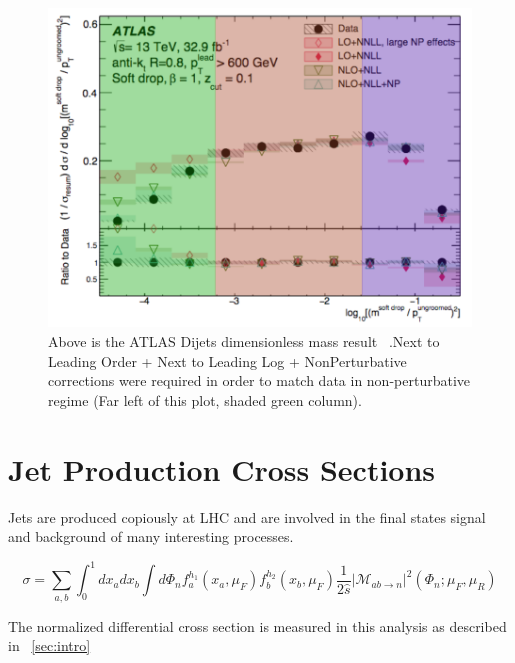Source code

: \begin{figure}[htb]
\centering
\includegraphics[width=.60\textwidth]{visuals/ATLAS-rho-highorder.png}
\caption{Above is the ATLAS Dijets dimensionless mass result ~\cite{Dreyer:2018nbf}.Next to Leading Order + Next to Leading Log + NonPerturbative corrections were required in order to match data in non-perturbative regime (Far left of this plot, shaded green column).}
\label{fig:atlasDijet}
\end{figure}








\cite{Salam:2009jx}

\cite{Asquith:2018igt}



\section{Jet Production Cross Sections}\label{sec:jetProdCrossSections}

Jets are produced copiously at LHC and are involved in the final states signal and background of many interesting processes. 


\begin{equation}
\sigma=\sum_{a, b} \int_{0}^{1} d x_{a} d x_{b} \int d \Phi_{n} f_{a}^{h_{1}}\left(x_{a}, \mu_{F}\right) f_{b}^{h_{2}}\left(x_{b}, \mu_{F}\right) \frac{1}{2 \hat{s}}\left|\mathcal{M}_{a b \rightarrow n}\right|^{2}\left(\Phi_{n} ; \mu_{F}, \mu_{R}\right)
\end{equation}

The normalized differential cross section is measured in this analysis as described in ~\ref{sec:intro}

# REQUIRED ACTION:
Strip the images and return the remaining data exactly.

# SOLUTION:
Source code

: \begin{figure}[htb]
\centering
\includegraphics[width=.60\textwidth]{visuals/ATLAS-rho-highorder.png}
\caption{Above is the ATLAS Dijets dimensionless mass result ~\cite{Dreyer:2018nbf}.Next to Leading Order + Next to Leading Log + NonPerturbative corrections were required in order to match data in non-perturbative regime (Far left of this plot, shaded green column).}
\label{fig:atlasDijet}
\end{figure}








\cite{Salam:2009jx}

\cite{Asquith:2018igt}



\section{Jet Production Cross Sections}\label{sec:jetProdCrossSections}

Jets are produced copiously at LHC and are involved in the final states signal and background of many interesting processes. 


\begin{equation}
\sigma=\sum_{a, b} \int_{0}^{1} d x_{a} d x_{b} \int d \Phi_{n} f_{a}^{h_{1}}\left(x_{a}, \mu_{F}\right) f_{b}^{h_{2}}\left(x_{b}, \mu_{F}\right) \frac{1}{2 \hat{s}}\left|\mathcal{M}_{a b \rightarrow n}\right|^{2}\left(\Phi_{n} ; \mu_{F}, \mu_{R}\right)
\end{equation}

The normalized differential cross section is measured in this analysis as described in ~\ref{sec:intro}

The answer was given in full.